Van de drie overigen zou je kunnen zeggen dat hun haar laveerde tussen blond en afgeleefd. Die ginder tegen de muur was eerder oud te noemen, door de jaren latachtig verdund. Haar kin en de klep van een baseballmuts concurreerden in het verst vooruit steken. Een elleboog op tafel, arm en hand verticaal opgericht, scheen ze een heilgroet te brengen, met tussen de vingers een sigaret, langdradig onder de opstijgende rooksliert uitgerekt. Ze gaf  zichzelf een omslachtige uitleg en luisterde daar aandachtig naar.  

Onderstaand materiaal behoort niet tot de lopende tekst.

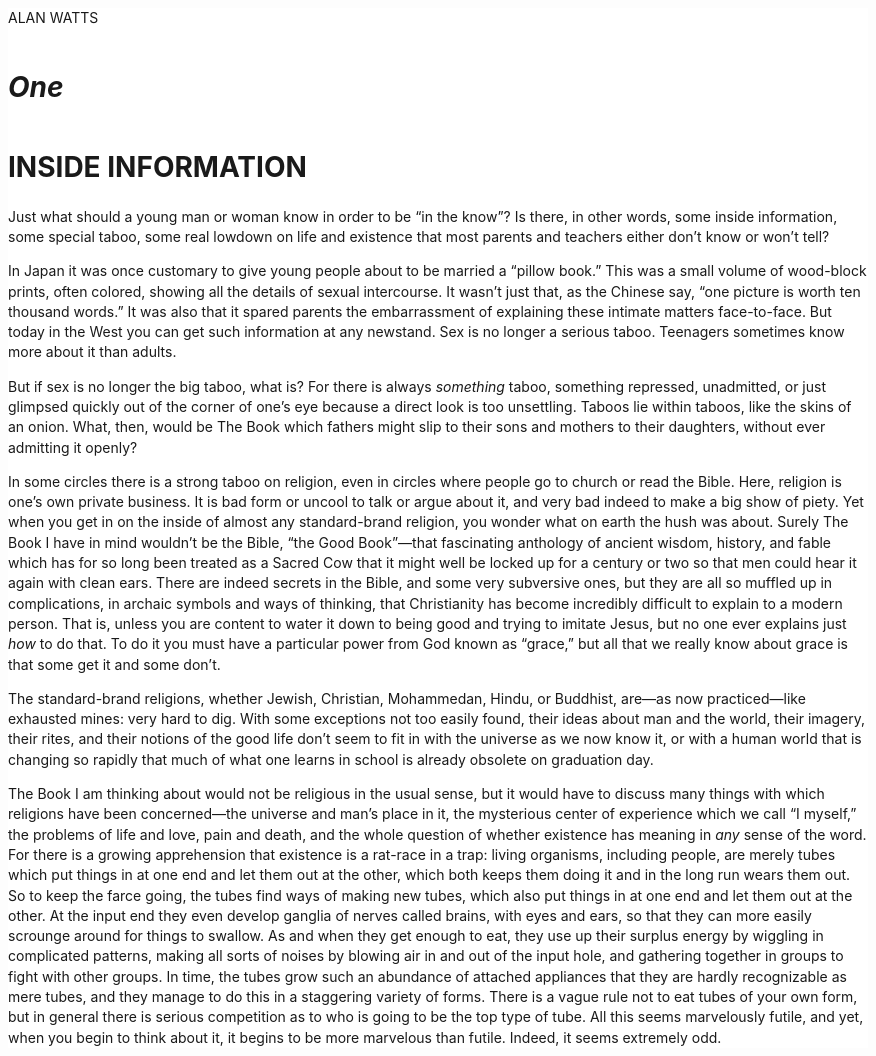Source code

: ALAN WATTS     

# **_One_**

# INSIDE INFORMATION

Just what should a young man or woman know in order to be “in the know”? Is there, in other words, some inside information, some special taboo, some real lowdown on life and existence that most parents and teachers either don’t know or won’t tell?

In Japan it was once customary to give young people about to be married a “pillow book.” This was a small volume of wood-block prints, often colored, showing all the details of sexual intercourse. It wasn’t just that, as the Chinese say, “one picture is worth ten thousand words.” It was also that it spared parents the embarrassment of explaining these intimate matters face-to-face. But today in the West you can get such information at any newstand. Sex is no longer a serious taboo. Teenagers sometimes know more about it than adults.

But if sex is no longer the big taboo, what is? For there is always _something_ taboo, something repressed, unadmitted, or just glimpsed quickly out of the corner of one’s eye because a direct look is too unsettling. Taboos lie within taboos, like the skins of an onion. What, then, would be The Book which fathers might slip to their sons and mothers to their daughters, without ever admitting it openly?

In some circles there is a strong taboo on religion, even in circles where people go to church or read the Bible. Here, religion is one’s own private business. It is bad form or uncool to talk or argue about it, and very bad indeed to make a big show of piety. Yet when you get in on the inside of almost any standard-brand religion, you wonder what on earth the hush was about. Surely The Book I have in mind wouldn’t be the Bible, “the Good Book”—that fascinating anthology of ancient wisdom, history, and fable which has for so long been treated as a Sacred Cow that it might well be locked up for a century or two so that men could hear it again with clean ears. There are indeed secrets in the Bible, and some very subversive ones, but they are all so muffled up in complications, in archaic symbols and ways of thinking, that Christianity has become incredibly difficult to explain to a modern person. That is, unless you are content to water it down to being good and trying to imitate Jesus, but no one ever explains just _how_ to do that. To do it you must have a particular power from God known as “grace,” but all that we really know about grace is that some get it and some don’t.

The standard-brand religions, whether Jewish, Christian, Mohammedan, Hindu, or Buddhist, are—as now practiced—like exhausted mines: very hard to dig. With some exceptions not too easily found, their ideas about man and the world, their imagery, their rites, and their notions of the good life don’t seem to fit in with the universe as we now know it, or with a human world that is changing so rapidly that much of what one learns in school is already obsolete on graduation day.

The Book I am thinking about would not be religious in the usual sense, but it would have to discuss many things with which religions have been concerned—the universe and man’s place in it, the mysterious center of experience which we call “I myself,” the problems of life and love, pain and death, and the whole question of whether existence has meaning in _any_ sense of the word. For there is a growing apprehension that existence is a rat-race in a trap: living organisms, including people, are merely tubes which put things in at one end and let them out at the other, which both keeps them doing it and in the long run wears them out. So to keep the farce going, the tubes find ways of making new tubes, which also put things in at one end and let them out at the other. At the input end they even develop ganglia of nerves called brains, with eyes and ears, so that they can more easily scrounge around for things to swallow. As and when they get enough to eat, they use up their surplus energy by wiggling in complicated patterns, making all sorts of noises by blowing air in and out of the input hole, and gathering together in groups to fight with other groups. In time, the tubes grow such an abundance of attached appliances that they are hardly recognizable as mere tubes, and they manage to do this in a staggering variety of forms. There is a vague rule not to eat tubes of your own form, but in general there is serious competition as to who is going to be the top type of tube. All this seems marvelously futile, and yet, when you begin to think about it, it begins to be more marvelous than futile. Indeed, it seems extremely odd.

De vrouw met de rug tegen de ramen van de binnentuin had mooi kunnen zijn, ware het niet dat ze ingepakt zat in te veel vlees. Ze was bezig haar buitenmuren nog aan te dikken met sukadekoek. Tamelijk blond omkranst hoofd, door de muren heen kijkend, zat ze kennelijk op niemand te wachten. De vierde, levenloos haar in pieken, had een slobberig trainingspak aan en converseerde zwijgend met een mannelijke patiënt. Geen van hen zat op mij te wachten, ze keken me niet aan.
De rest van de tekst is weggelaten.